**ZU LÖSENDE AUFGABEN:**
1. Stimmen die folgenden Aussagen mit dem Textauszug überein? Antworte jeweils mit Ja oder Nein und zitiere wörtlich die entscheidende Stelle.
(a) Für die 20 Plätze des Workshops gab es 130 Bewerbungen.
(b) Das Auswärtige Amt übernahm Reisekosten und Unterkunft der Teilnehmer.
(c) Wegen Visaproblemen kamen einige Teilnehmer verspätet an.
2. Beantworte anhand des Textauszugs diese Fragen:
(a) Wo arbeitet Wafia Adouane als Journalistin?
(b) Unter wessen Leitung stand die Jury?
(c) Was hat die Gruppe am Dienstag besucht?
3. Fasse den Textauszug in zwei Sätzen zusammen.

Landeshauptstadt: Unendliches Potenzial gegen die Angst Workshop für junge Journalisten aus aller Welt

Babelsberg - Es gibt so viel zu besprechen. Sie kommen nachts nicht mal richtig zum Schlafen, weil sie so viel diskutieren müssen, sagt die 26-jährige Wafia Adouane aus Algerien.

Babelsberg - Es gibt so viel zu besprechen. Sie kommen nachts nicht mal richtig zum Schlafen, weil sie so viel diskutieren müssen, sagt die 26-jährige Wafia Adouane aus Algerien. Die junge Frau arbeitet dort als Journalistin bei einer unabhängigen Zeitung. Diese Woche nimmt sie am Jugendmedienworkshop 2012 teil, der im Rahmen der Medienwoche M 100 Sanssouci Colloquium im Babelsberger Medienzentrum stattfindet.

130 Nachwuchsjournalisten hatten sich für die 20 Plätze beworben, die Auswahl fiel der Jury unter Projektleiterin Sabine Sasse schwer. Die Qualität der Bewerbungstexte sei meist sehr überzeugend gewesen, ausschlaggebend für eine Zusage war aber auch die Motivation. Zum ersten Mal seit 2005 kamen neben Teilnehmern aus ganz Europa unter anderem auch Nachwuchsjournalisten aus den Staaten des sogenannten arabischen Frühlings wie Algerien, Tunesien, Ägypten und Syrien. Punktuell habe es dabei Probleme mit der Visabeschaffung gegeben. Aber alle konnten pünktlich anreisen, das Auswärtige Amt, Sponsor für Reisekosten und Unterkunft der Teilnehmer, hatte notfalls unkompliziert geholfen, sagte Sasse.

Wafia Adouane sagt, zeitweise brach in Algerien die Internetseite der Botschaft zusammen, sodass sie das Visum nicht rechtzeitig beantragen konnte. Hier in Deutschland ist sie von der Ordnung und Sauberkeit beeindruckt. Alles sei außerdem so grün – „und die Menschen sind so pünktlich! Wenn wir uns für zehn Uhr verabreden, kommen wir um eins!“, sagt sie und lacht. Aber im Grunde nutzen alle Teilnehmer die Gelegenheit, Vorurteile aus dem Weg zu räumen, erzählt sie. Was sie verbindet, ist die Leidenschaft für moderne Medien und Kommunikation und deren Einsatz für Demokratie. Vor ihnen auf den Tischen im Seminarraum stehen Laptops und Notebooks, Kabel mit internationalen Steckern und Adaptern werden verstöpselt. Am Dienstag hat die Gruppe Berlin besucht, den Sender Deutsche Welle und das Außenministerium.

**BEREITGESTELLTES MATERIAL:**
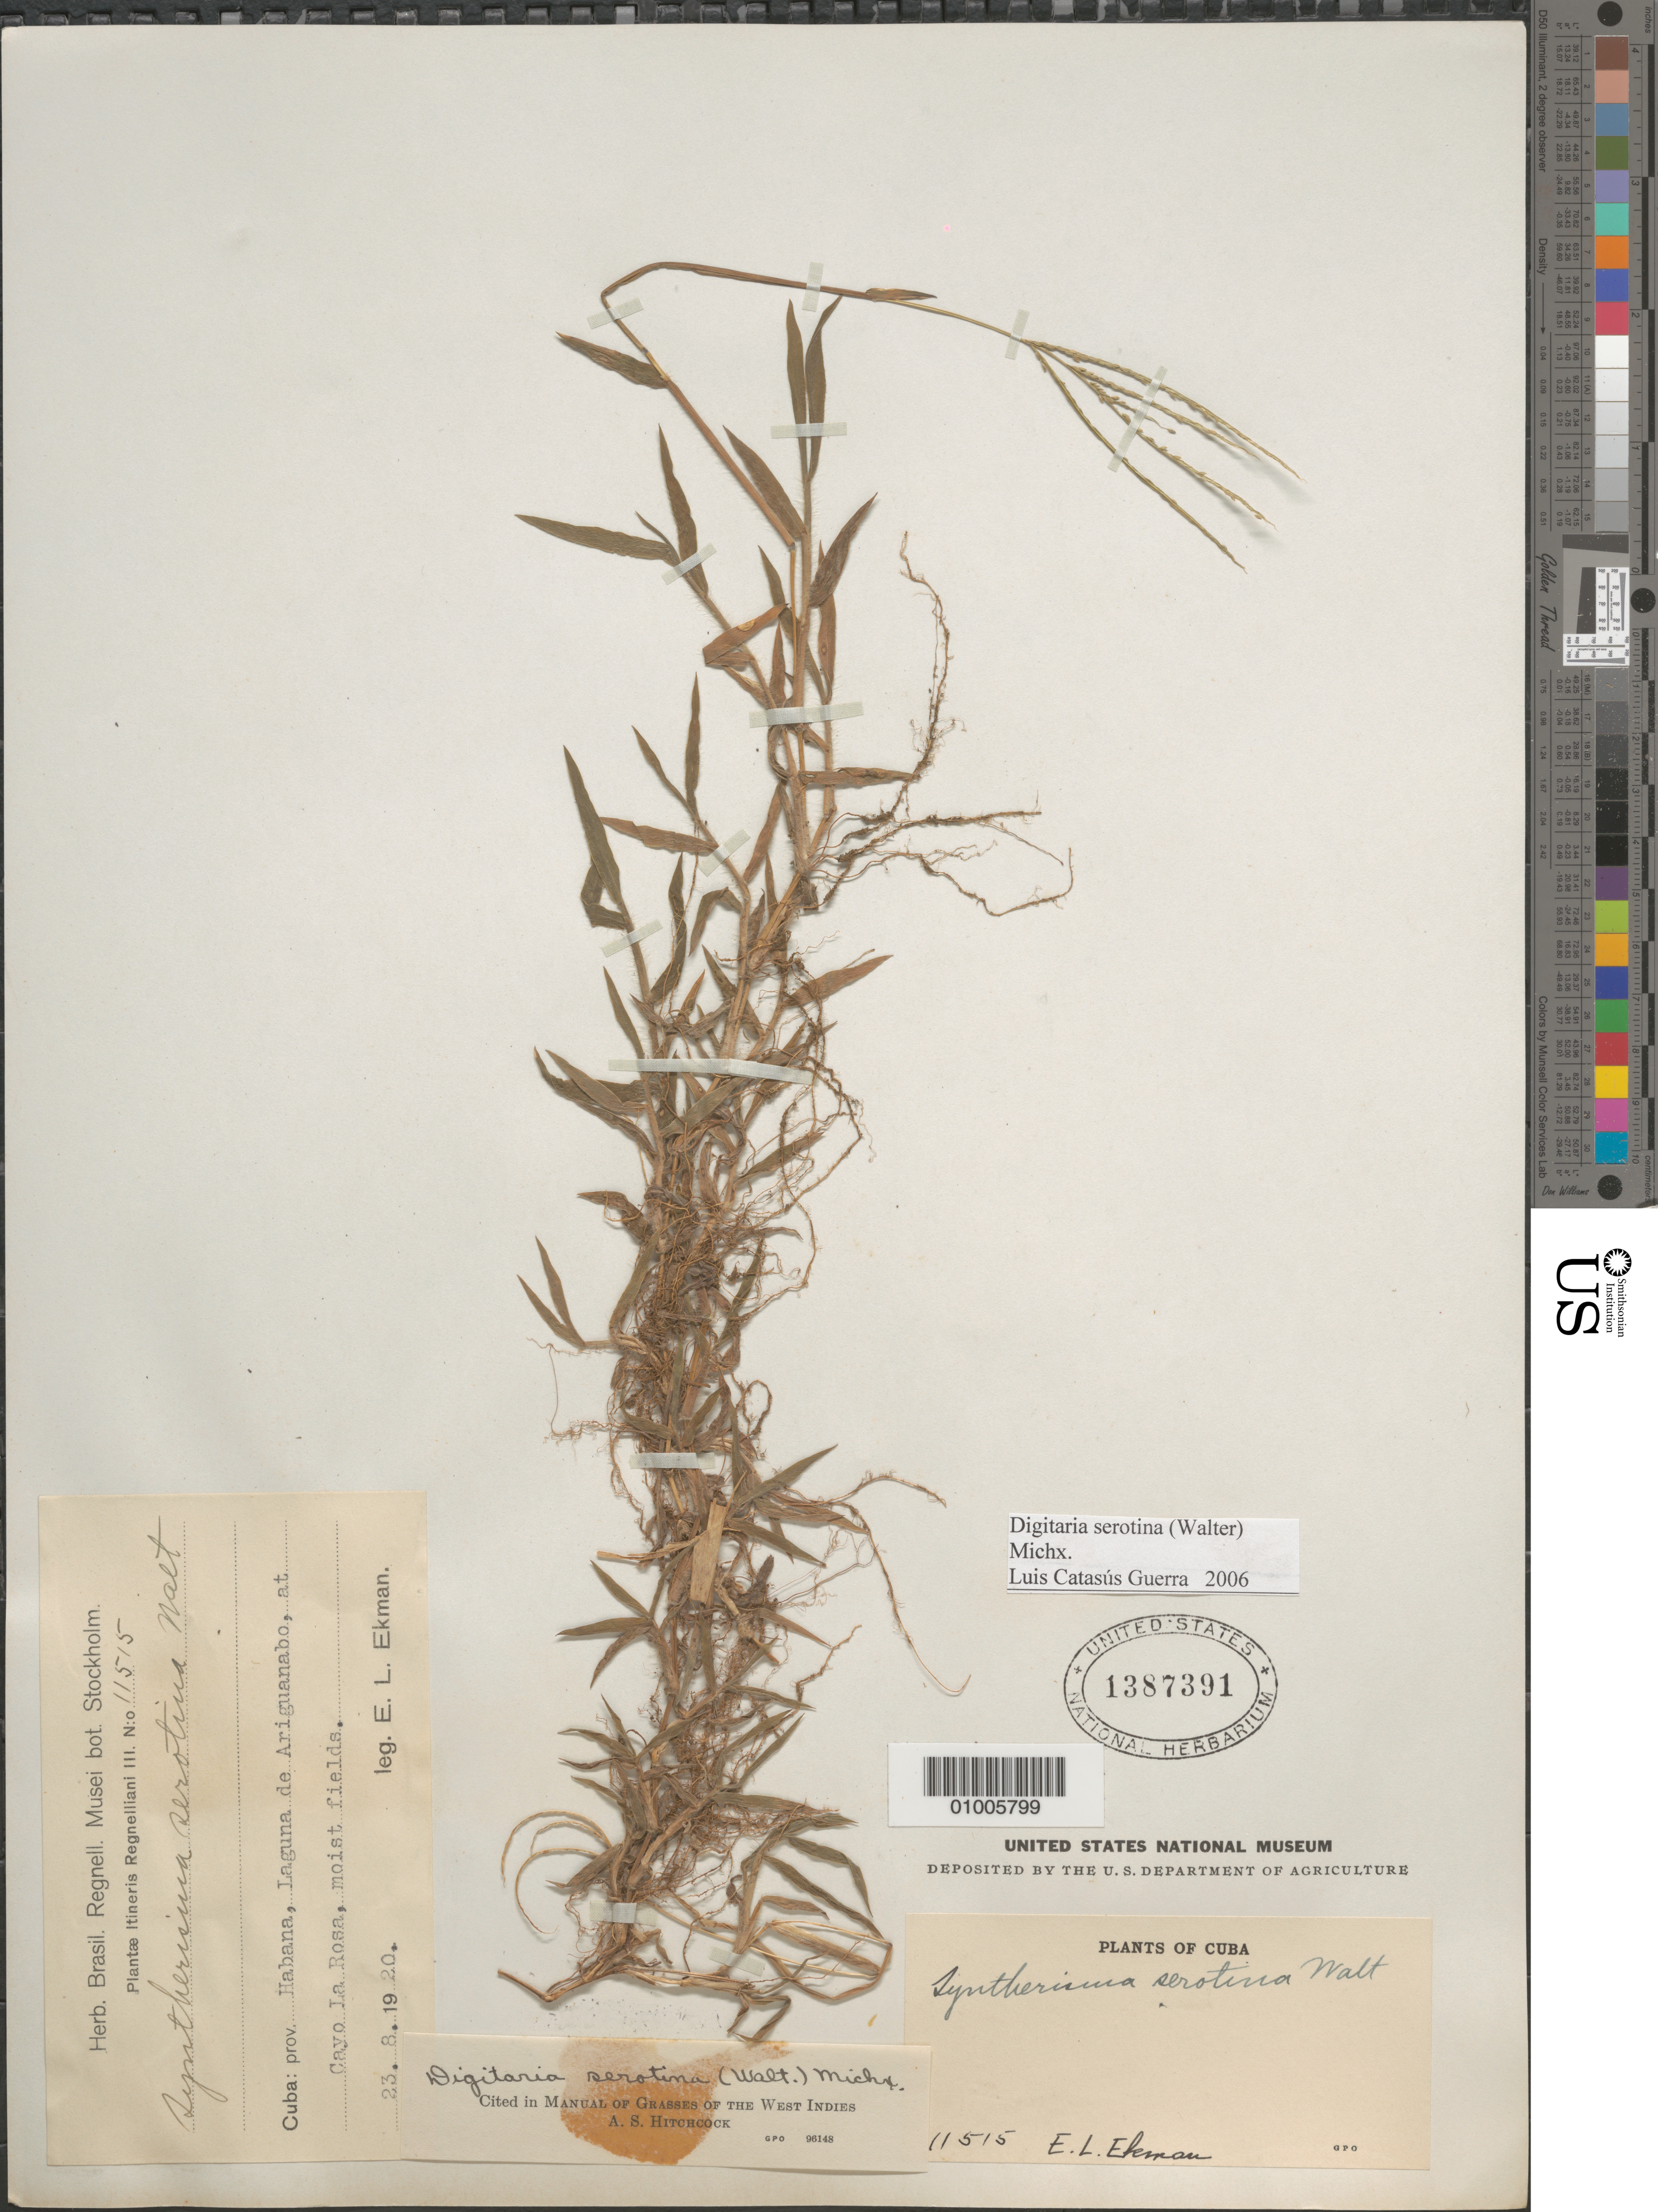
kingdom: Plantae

* * *

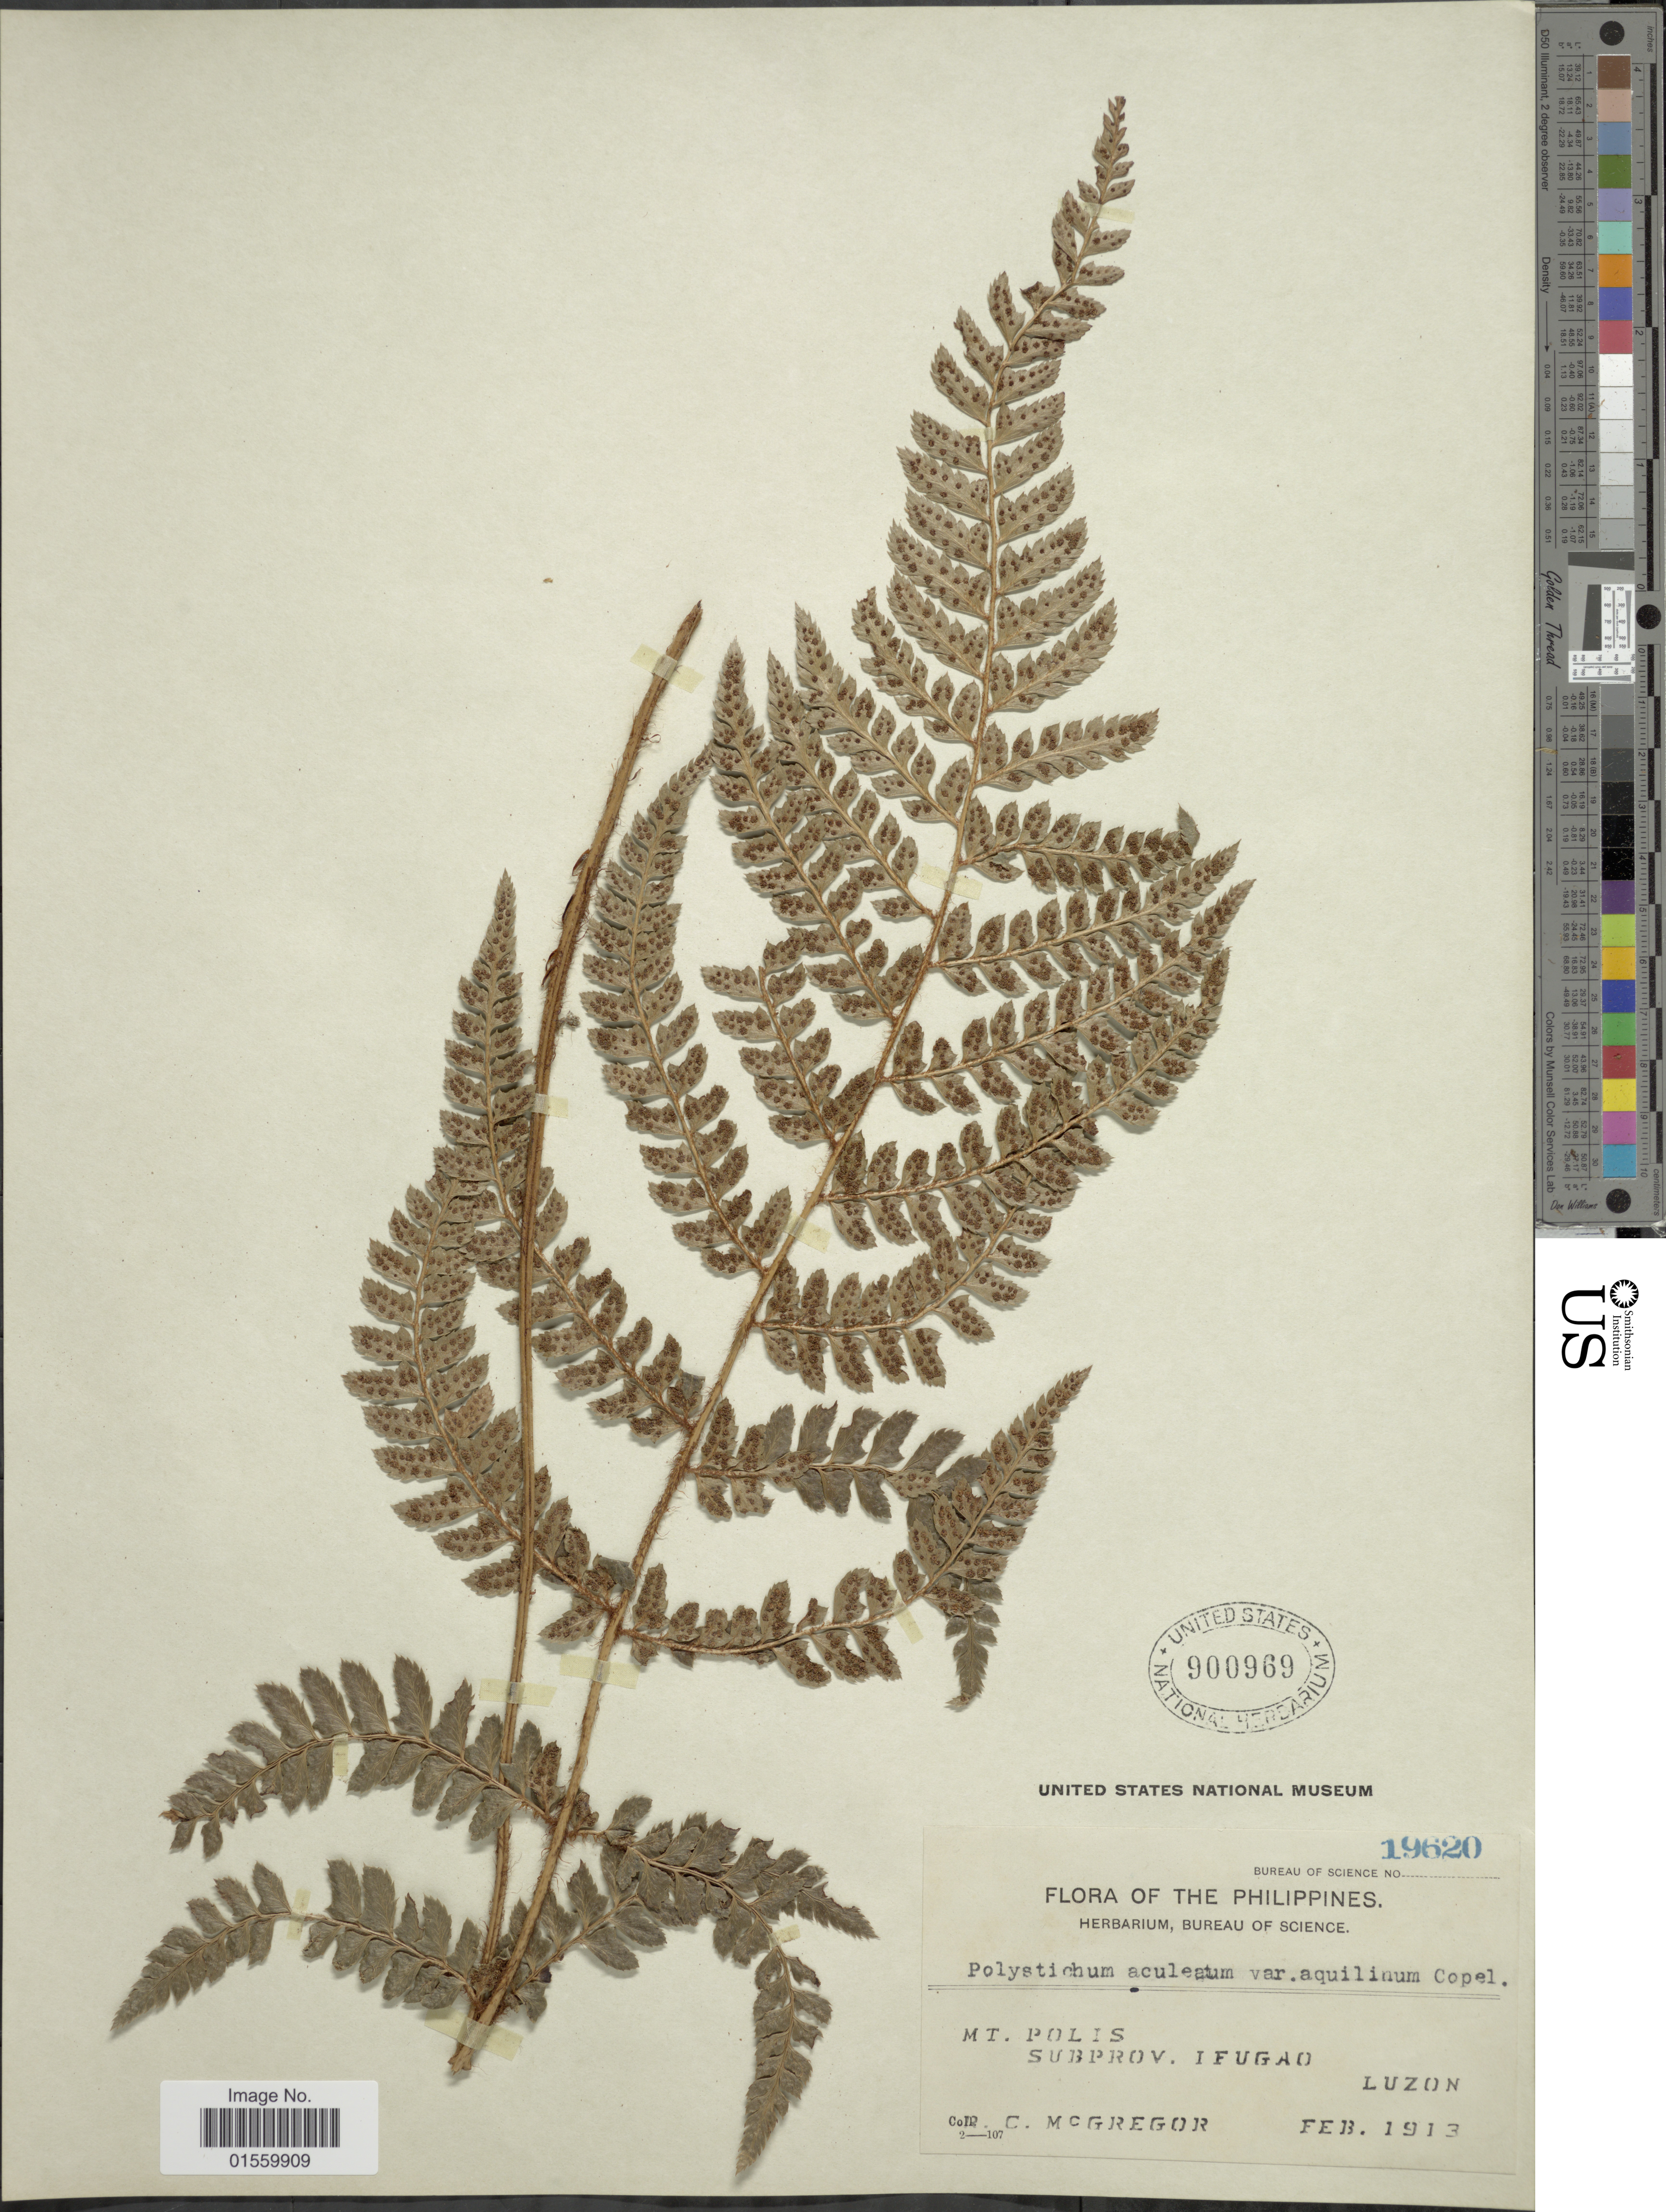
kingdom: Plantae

**LÖSUNGEN:**
1.
(a) Ja: „130 Nachwuchsjournalisten hatten sich für die 20 Plätze beworben“
(b) Ja: „das Auswärtige Amt, Sponsor für Reisekosten und Unterkunft der Teilnehmer“
(c) Nein: „Aber alle konnten pünktlich anreisen“

2.
(a) Bei einer unabhängigen Zeitung in Algerien.
(b) Unter Projektleiterin Sabine Sasse.
(c) Berlin, den Sender Deutsche Welle und das Außenministerium.

3. Am Jugendmedienworkshop 2012 im Babelsberger Medienzentrum, der im Rahmen der Medienwoche M 100 Sanssouci Colloquium stattfindet, nehmen 20 aus 130 Bewerbern ausgewählte Nachwuchsjournalisten teil, zum ersten Mal seit 2005 auch aus Staaten des arabischen Frühlings. Die Algerierin Wafia Adouane berichtet von Schwierigkeiten beim Visum und ihren Eindrücken von Deutschland, und alle Teilnehmer verbindet die Leidenschaft für moderne Medien und Kommunikation und deren Einsatz für Demokratie.